(Beginning of Dataset entries)
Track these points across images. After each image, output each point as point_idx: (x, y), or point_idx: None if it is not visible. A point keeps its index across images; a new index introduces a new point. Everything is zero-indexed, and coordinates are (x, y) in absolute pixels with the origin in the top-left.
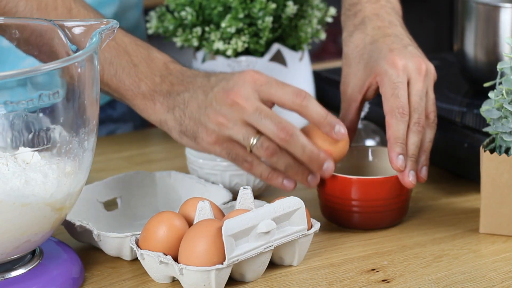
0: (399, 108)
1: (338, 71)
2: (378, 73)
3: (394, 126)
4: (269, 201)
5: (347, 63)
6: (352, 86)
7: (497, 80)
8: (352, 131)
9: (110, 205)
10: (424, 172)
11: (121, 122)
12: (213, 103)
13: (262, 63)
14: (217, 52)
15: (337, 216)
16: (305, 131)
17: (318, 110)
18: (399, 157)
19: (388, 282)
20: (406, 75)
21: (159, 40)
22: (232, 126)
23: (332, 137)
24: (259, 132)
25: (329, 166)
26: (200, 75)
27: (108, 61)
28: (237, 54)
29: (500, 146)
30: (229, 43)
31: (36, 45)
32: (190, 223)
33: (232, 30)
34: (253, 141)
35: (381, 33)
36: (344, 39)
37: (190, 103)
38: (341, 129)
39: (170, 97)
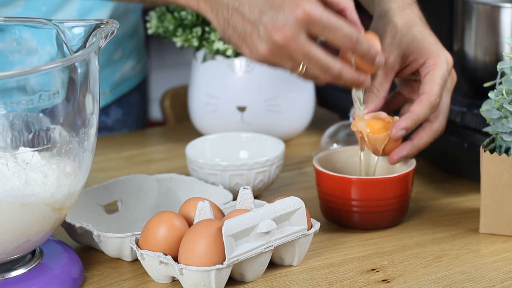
0: (436, 98)
1: None
2: (433, 56)
3: (422, 109)
4: (269, 201)
5: (393, 32)
6: (395, 56)
7: (497, 80)
8: (384, 99)
9: (110, 208)
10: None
11: (116, 130)
12: (260, 32)
13: None
14: (217, 52)
15: (337, 216)
16: None
17: (364, 47)
18: (402, 130)
19: (388, 282)
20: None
21: (159, 40)
22: (279, 59)
23: (372, 65)
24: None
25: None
26: None
27: None
28: (237, 54)
29: (500, 146)
30: (229, 43)
31: None
32: (190, 223)
33: None
34: (300, 70)
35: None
36: (393, 10)
37: (235, 15)
38: (381, 59)
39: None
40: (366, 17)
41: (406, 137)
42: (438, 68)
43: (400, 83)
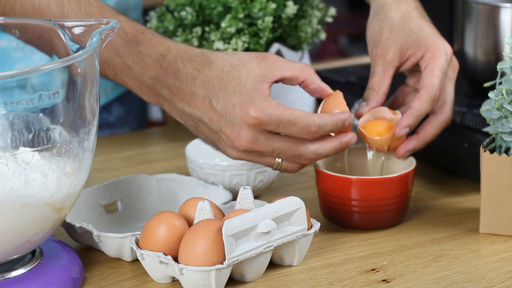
0: (436, 92)
1: (338, 71)
2: (431, 49)
3: (422, 104)
4: (269, 201)
5: (390, 27)
6: (394, 51)
7: (497, 80)
8: (385, 96)
9: (110, 208)
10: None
11: (117, 127)
12: (224, 140)
13: None
14: None
15: (337, 216)
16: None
17: (329, 128)
18: (406, 128)
19: (388, 282)
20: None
21: None
22: (251, 158)
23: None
24: None
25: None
26: (198, 88)
27: (105, 62)
28: None
29: (500, 146)
30: (229, 43)
31: (38, 46)
32: (190, 223)
33: (232, 30)
34: (277, 164)
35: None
36: (388, 5)
37: (201, 124)
38: (350, 121)
39: (176, 107)
40: (363, 15)
41: (413, 130)
42: (437, 60)
43: (407, 74)
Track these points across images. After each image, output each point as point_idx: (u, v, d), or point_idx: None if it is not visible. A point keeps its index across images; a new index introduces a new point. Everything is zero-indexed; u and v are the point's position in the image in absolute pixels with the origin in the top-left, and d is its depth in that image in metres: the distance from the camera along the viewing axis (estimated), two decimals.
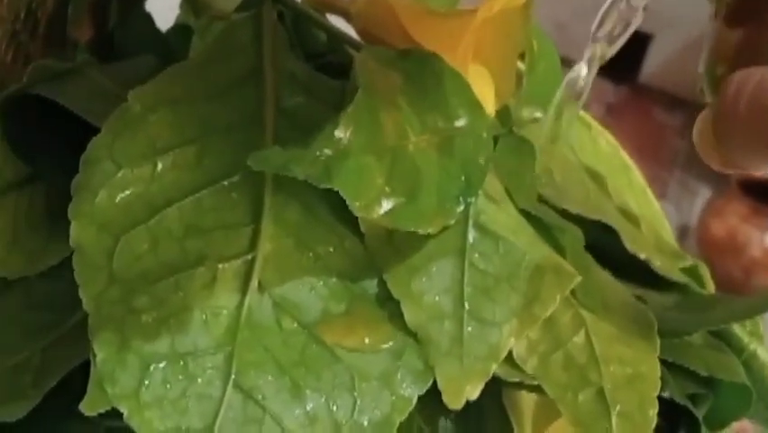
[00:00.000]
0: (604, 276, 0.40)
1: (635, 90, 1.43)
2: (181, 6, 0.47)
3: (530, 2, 0.41)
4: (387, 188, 0.35)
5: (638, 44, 1.42)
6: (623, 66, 1.43)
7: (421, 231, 0.36)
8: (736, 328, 0.43)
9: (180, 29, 0.45)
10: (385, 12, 0.42)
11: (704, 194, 1.23)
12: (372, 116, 0.35)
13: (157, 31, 0.44)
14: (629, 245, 0.43)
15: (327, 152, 0.34)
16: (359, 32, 0.43)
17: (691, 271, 0.45)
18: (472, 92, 0.39)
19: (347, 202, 0.34)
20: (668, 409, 0.41)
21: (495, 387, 0.37)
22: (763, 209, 1.11)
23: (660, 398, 0.39)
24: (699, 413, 0.41)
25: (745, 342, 0.43)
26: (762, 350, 0.43)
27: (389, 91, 0.37)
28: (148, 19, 0.43)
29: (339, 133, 0.34)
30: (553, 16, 1.42)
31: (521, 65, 0.43)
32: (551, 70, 0.44)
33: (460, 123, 0.38)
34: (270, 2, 0.39)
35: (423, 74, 0.38)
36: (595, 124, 0.47)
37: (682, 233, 1.21)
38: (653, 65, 1.42)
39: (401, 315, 0.36)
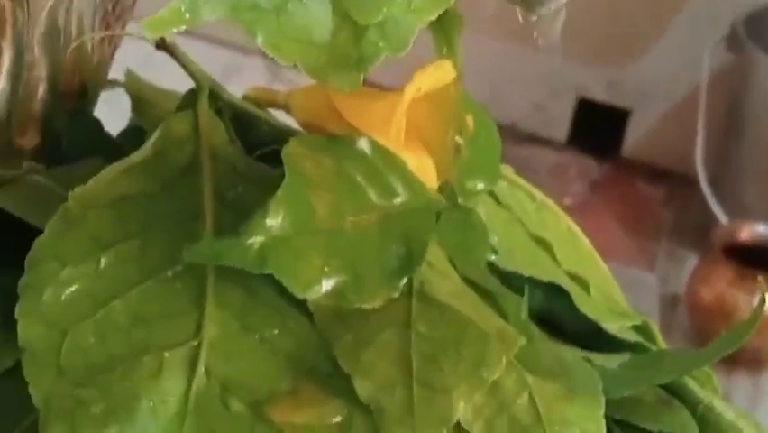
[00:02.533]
0: (547, 340, 0.41)
1: (617, 165, 1.45)
2: (133, 109, 0.49)
3: (459, 77, 0.43)
4: (326, 268, 0.37)
5: (617, 120, 1.45)
6: (604, 142, 1.46)
7: (366, 306, 0.37)
8: (690, 383, 0.44)
9: (132, 131, 0.47)
10: (321, 100, 0.43)
11: (691, 262, 1.24)
12: (303, 201, 0.37)
13: (107, 135, 0.45)
14: (580, 306, 0.44)
15: (259, 238, 0.35)
16: (300, 123, 0.44)
17: (642, 329, 0.46)
18: (408, 169, 0.41)
19: (285, 285, 0.35)
20: None
21: None
22: (747, 273, 1.11)
23: None
24: None
25: (700, 396, 0.43)
26: (717, 402, 0.44)
27: (322, 175, 0.38)
28: (96, 124, 0.45)
29: (270, 220, 0.36)
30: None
31: (459, 139, 0.45)
32: (490, 141, 0.46)
33: (398, 200, 0.39)
34: (206, 99, 0.40)
35: (354, 156, 0.39)
36: (539, 193, 0.48)
37: (673, 302, 1.22)
38: (633, 139, 1.45)
39: (348, 388, 0.37)
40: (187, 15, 0.28)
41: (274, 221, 0.36)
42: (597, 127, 1.46)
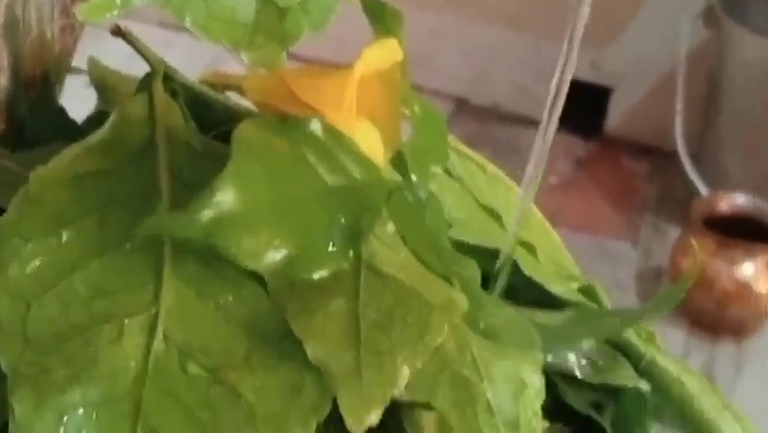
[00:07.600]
0: (491, 301, 0.43)
1: (602, 143, 1.47)
2: (98, 96, 0.51)
3: (405, 60, 0.45)
4: (275, 241, 0.39)
5: (599, 98, 1.46)
6: (588, 121, 1.47)
7: (314, 276, 0.39)
8: (633, 339, 0.46)
9: (97, 116, 0.49)
10: (275, 81, 0.45)
11: (674, 235, 1.26)
12: (251, 177, 0.39)
13: (70, 120, 0.47)
14: (526, 270, 0.46)
15: (208, 212, 0.37)
16: (254, 104, 0.46)
17: (587, 291, 0.48)
18: (359, 148, 0.43)
19: (230, 257, 0.37)
20: (576, 418, 0.44)
21: (395, 410, 0.40)
22: (728, 243, 1.13)
23: (566, 407, 0.42)
24: (605, 421, 0.44)
25: (642, 350, 0.46)
26: (660, 357, 0.46)
27: (272, 154, 0.40)
28: (60, 111, 0.47)
29: (218, 196, 0.38)
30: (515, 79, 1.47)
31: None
32: (437, 126, 0.48)
33: (349, 177, 0.41)
34: (160, 81, 0.42)
35: (305, 136, 0.41)
36: (490, 166, 0.50)
37: (657, 274, 1.24)
38: (616, 117, 1.47)
39: (300, 352, 0.39)
40: (119, 0, 0.30)
41: (222, 197, 0.38)
42: (580, 106, 1.48)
(End of Dataset entries)
[What the task requires] A single figure is required: the number of lines above in which the word "across" occurs.

[Solution] 2